→ Questions on the material
A) Answer these questions using the power conversion passage:
(i) Through which module does the second branch circuit charge the battery module?
(ii) Which two components is the first AC/DC sub-conversion module 28 connected to?
(iii) In the inversion mode, which component receives power from the first AC/DC sub-conversion module 28?
B) From the power conversion passage, extract the part from "Referring to FIG." up to and including "output interface 16.".
C) List each component named with a reference numeral in the power conversion passage, including its numeral.

→ Document segment
------------------------------

In order to ensure that the battery module 18 maintains sufficient charge for use when needed, when the external AC power supply is available, the second branch circuit 22 is configured to charge the battery module 18 through the first AC/DC conversion module 14 a. In an embodiment, an alternating current provided by the external AC power supply is converted into a direct current through the first AC/DC conversion module 14 a to charge the battery module 18.
Referring to FIG. 1 , in some embodiments, the first AC/DC conversion module 14 a includes a first AC/DC sub-conversion module 28 connected to the first AC input interface 12 and the battery module 18.
In this way, the first AC/DC sub-conversion module 28 can perform an AC-DC conversion between the external AC power supply and the battery module 18.
In an embodiment, the first AC/DC sub-conversion module 28 has a rectification mode and an inversion mode. In the rectification mode, the first AC/DC sub-conversion module 28 can be configured to convert an alternating current provided by the external AC power supply into a direct current to charge the battery module 18. In the inversion mode, the first AC/DC sub-conversion module 28 can be configured to convert a direct current provided by the battery module 18 into an alternating current to supply power to the AC output interface 16.

------------------------------

→ Data excerpt
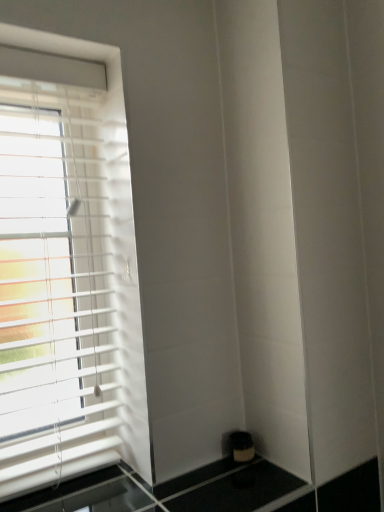
Find the location of `white plastic blinds at left`. white plastic blinds at left is located at coordinates pyautogui.click(x=54, y=273).

The height and width of the screenshot is (512, 384). Describe the element at coordinates (54, 273) in the screenshot. I see `white plastic blinds at left` at that location.

At what (x,y) coordinates should I click in order to perform the action: click on white plastic blinds at left. Please return your answer as a coordinate pair (x, y). This screenshot has width=384, height=512. Looking at the image, I should click on (54, 273).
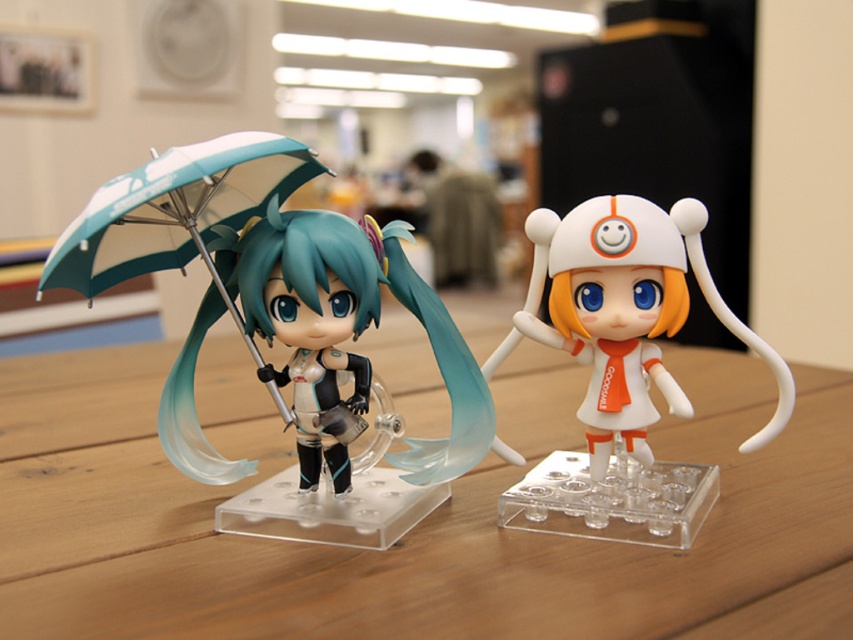
You are holding a measuring tape and need to determine if the teal matte umbrella at left is within reach from your current position. The maximum distance you can comfortably reach is 30 inches. Can you reach it?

------------------------------

→ Solution set
A)
(i) The first AC/DC conversion module 14 a.
(ii) The first AC input interface 12 and the battery module 18.
(iii) The AC output interface 16.

B)
Referring to FIG. 1 , in some embodiments, the first AC/DC conversion module 14 a includes a first AC/DC sub-conversion module 28 connected to the first AC input interface 12 and the battery module 18.
In this way, the first AC/DC sub-conversion module 28 can perform an AC-DC conversion between the external AC power supply and the battery module 18.
In an embodiment, the first AC/DC sub-conversion module 28 has a rectification mode and an inversion mode. In the rectification mode, the first AC/DC sub-conversion module 28 can be configured to convert an alternating current provided by the external AC power supply into a direct current to charge the battery module 18. In the inversion mode, the first AC/DC sub-conversion module 28 can be configured to convert a direct current provided by the battery module 18 into an alternating current to supply power to the AC output interface 16.

C)
- battery module 18
- second branch circuit 22
- first AC/DC conversion module 14 a
- first AC/DC sub-conversion module 28
- first AC input interface 12
- AC output interface 16